Solution: The formula for nth term of an AP is aₙ = a + (n - 1) d
Here, aₙ is the nth term, a is the first term, d is the common difference and n is the number of terms.
Let the nth term of the two APs be aₙ and aₙ'
Given that the nth term of the two APs are equal.
In first AP 63, 65, 67, . . ., a = 63 , d = 65 - 63 = 2
and in second AP 3, 10, 17, . . ., a = 3, d = 10 - 3 = 7
Then,
aₙ = aₙ'
63 + (n - 1) 2 = 3 + (n - 1) 7......... equation (1)
By Simplifying equation (1)
7(n - 1) - 2(n - 1) = 63 - 3
7n - 7 - 2n + 2 = 60
5n - 5 = 60
n = 65/5
n = 13
Answer: The 13th term of the two given APs are equal.

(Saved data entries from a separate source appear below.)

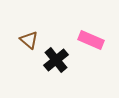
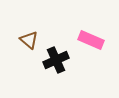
black cross: rotated 15 degrees clockwise
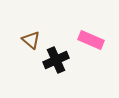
brown triangle: moved 2 px right
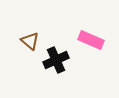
brown triangle: moved 1 px left, 1 px down
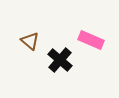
black cross: moved 4 px right; rotated 25 degrees counterclockwise
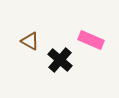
brown triangle: rotated 12 degrees counterclockwise
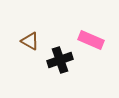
black cross: rotated 30 degrees clockwise
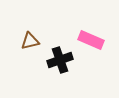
brown triangle: rotated 42 degrees counterclockwise
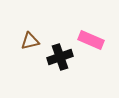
black cross: moved 3 px up
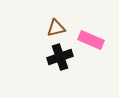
brown triangle: moved 26 px right, 13 px up
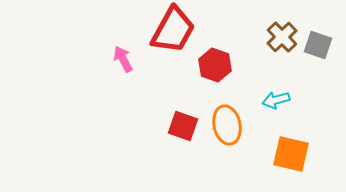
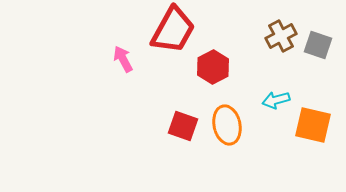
brown cross: moved 1 px left, 1 px up; rotated 16 degrees clockwise
red hexagon: moved 2 px left, 2 px down; rotated 12 degrees clockwise
orange square: moved 22 px right, 29 px up
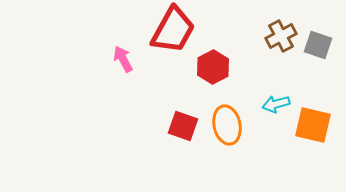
cyan arrow: moved 4 px down
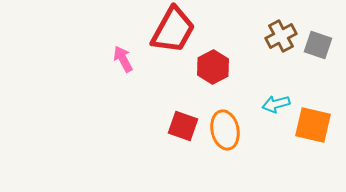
orange ellipse: moved 2 px left, 5 px down
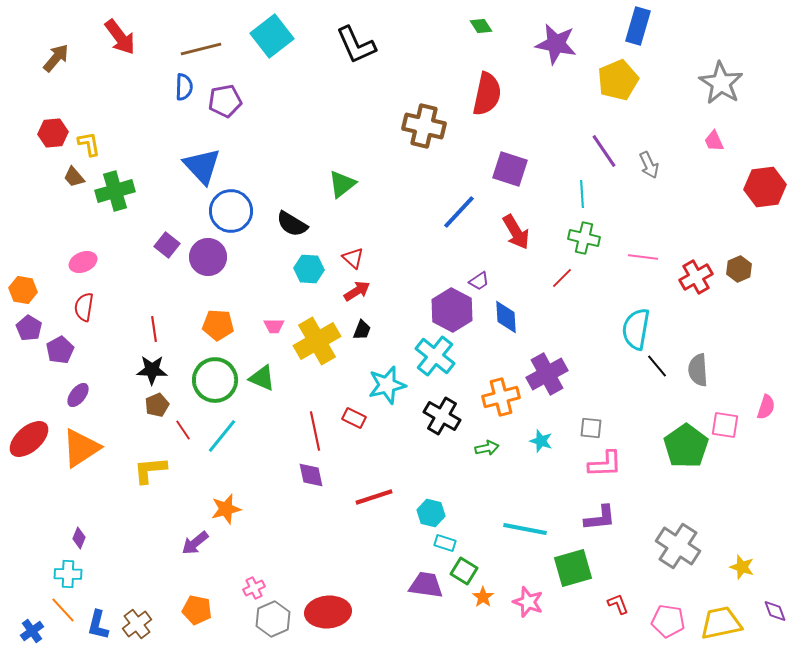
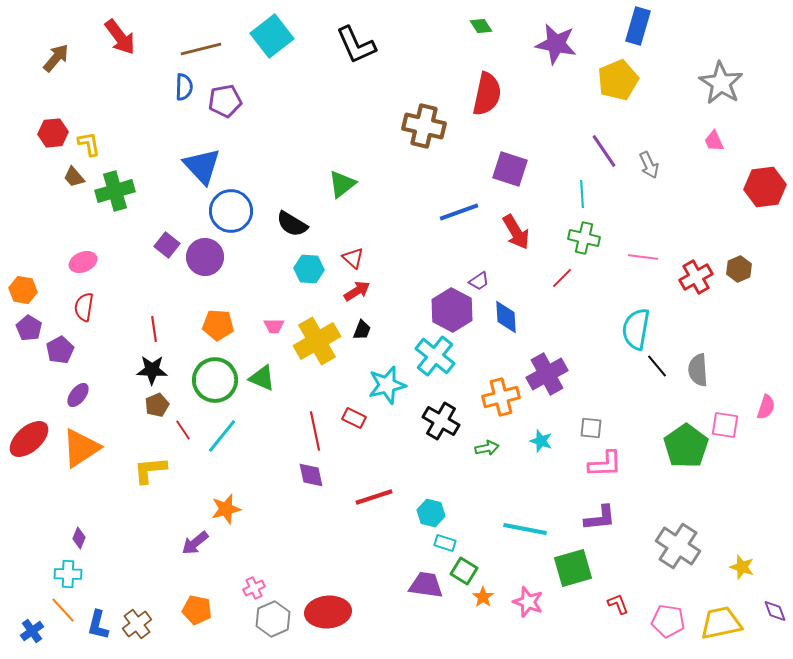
blue line at (459, 212): rotated 27 degrees clockwise
purple circle at (208, 257): moved 3 px left
black cross at (442, 416): moved 1 px left, 5 px down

Question 4: Determine the AP whose third term is 16 and the 7th term exceeds the 5th term by 12.
Solution: aₙ = a + (n - 1)d is the nth term of an AP, where aₙ is the nth term, a is the first term, d is a common difference and n is the number of terms.
Let a be the first term and d the common difference.

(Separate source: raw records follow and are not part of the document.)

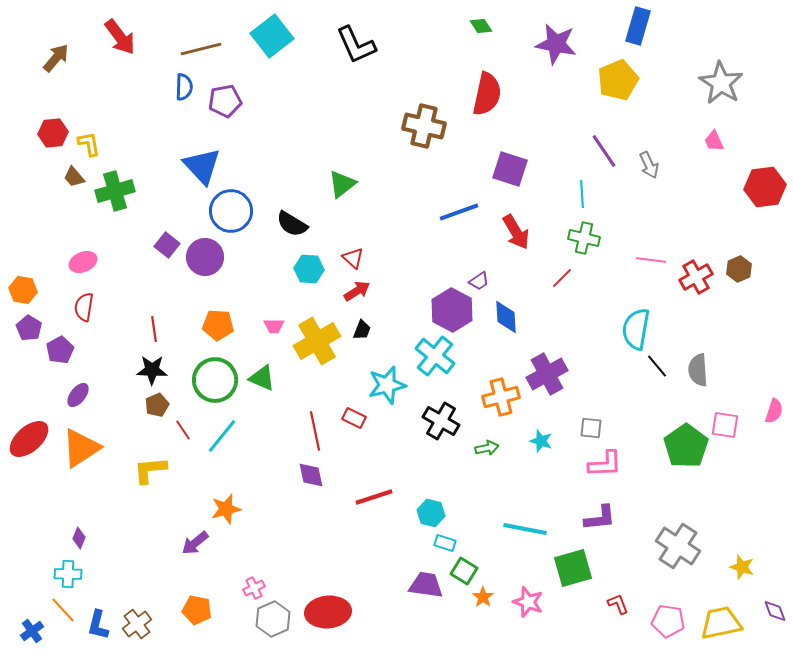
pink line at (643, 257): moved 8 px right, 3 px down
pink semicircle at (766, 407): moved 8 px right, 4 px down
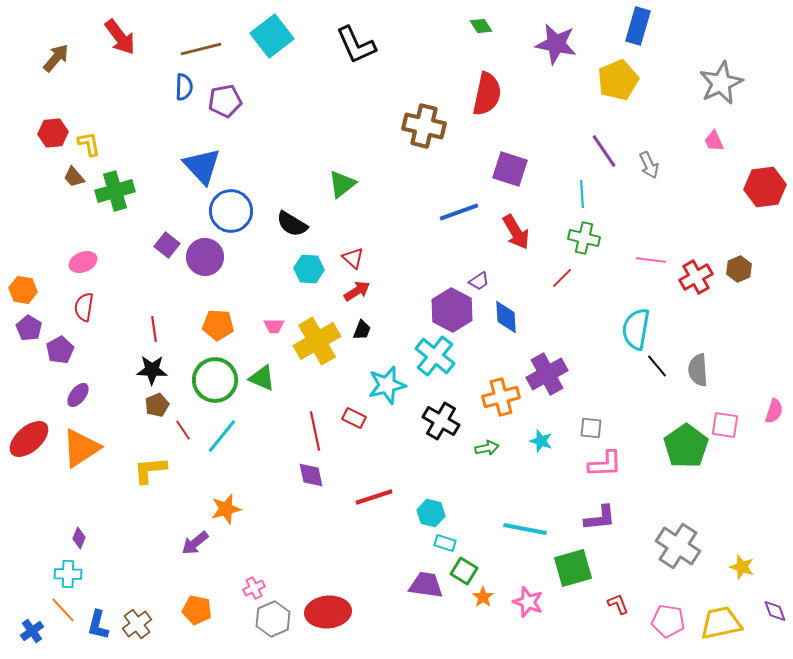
gray star at (721, 83): rotated 15 degrees clockwise
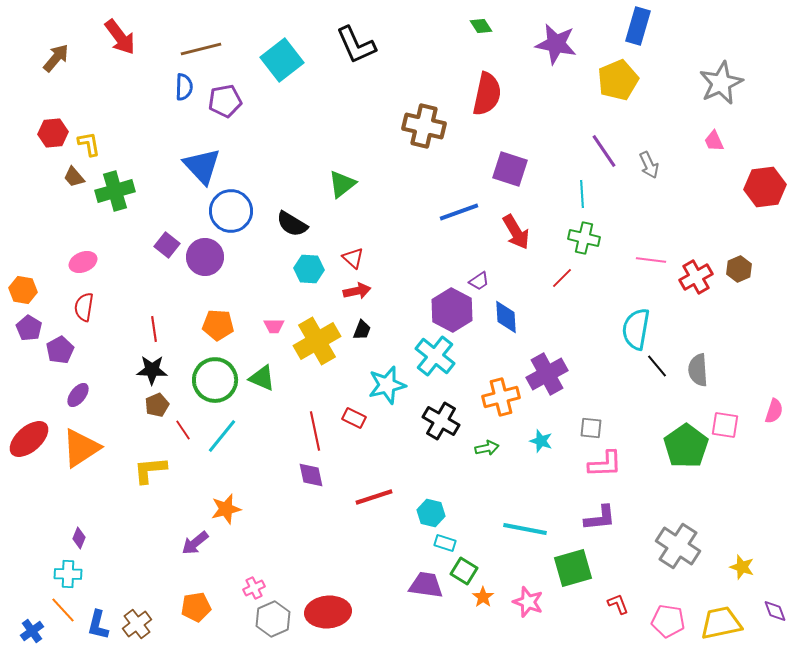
cyan square at (272, 36): moved 10 px right, 24 px down
red arrow at (357, 291): rotated 20 degrees clockwise
orange pentagon at (197, 610): moved 1 px left, 3 px up; rotated 20 degrees counterclockwise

According to the question, a₃ = 16 and a₇ - a₅ = 12
a + (3 - 1) d = 16
a + 2d = 16 ... equation(1)
Using a₇ - a₅ = 12
[a + (7 - 1) d] - [a + (5 - 1) d] = 12
[a + 6d] - [a + 4d] = 12
2d = 12
d = 6
By substituting this in equation (1), we obtain
a + 2 × 6 = 16
a + 12 = 16
a = 4
Therefore, A.P. will be 4, 4 + 6, 4 + 2 × 6, 4 + 3 × 6, ...
Answer: The sequence will be 4, 10, 16, 22, ...
5.0Properties of Arithmetic Progressions (AP)
- A new sequence is produced by adding or deleting the same number from each term of an AP; this sequence is also an AP with the same common difference.
- If the same non-zero value is multiplied or divided by each term of an AP, it remains an AP.
- Three numbers, x, y, and z, are in AP if 2y = x+z.
- A sequence qualifies as an AP if its nth term can be expressed as a linear equation.
- Selecting terms at regular intervals from an AP will result in another sequence that is also an AP.
6.0Tips for Tackling Arithmetic Progression Questions
- Understand the Problem: Read the question carefully to identify a, d, and n.
- Use Formulas Wisely: Ensure you’re applying the correct formula for Tn or Sn.
- Practice Regularly: Solving more problems will build confidence and precision.
By mastering class 10 arithmetic progression questions, students can approach their exams with greater confidence. Whether solving basic sequences or real-world problems, arithmetic progression remains a vital mathematical tool.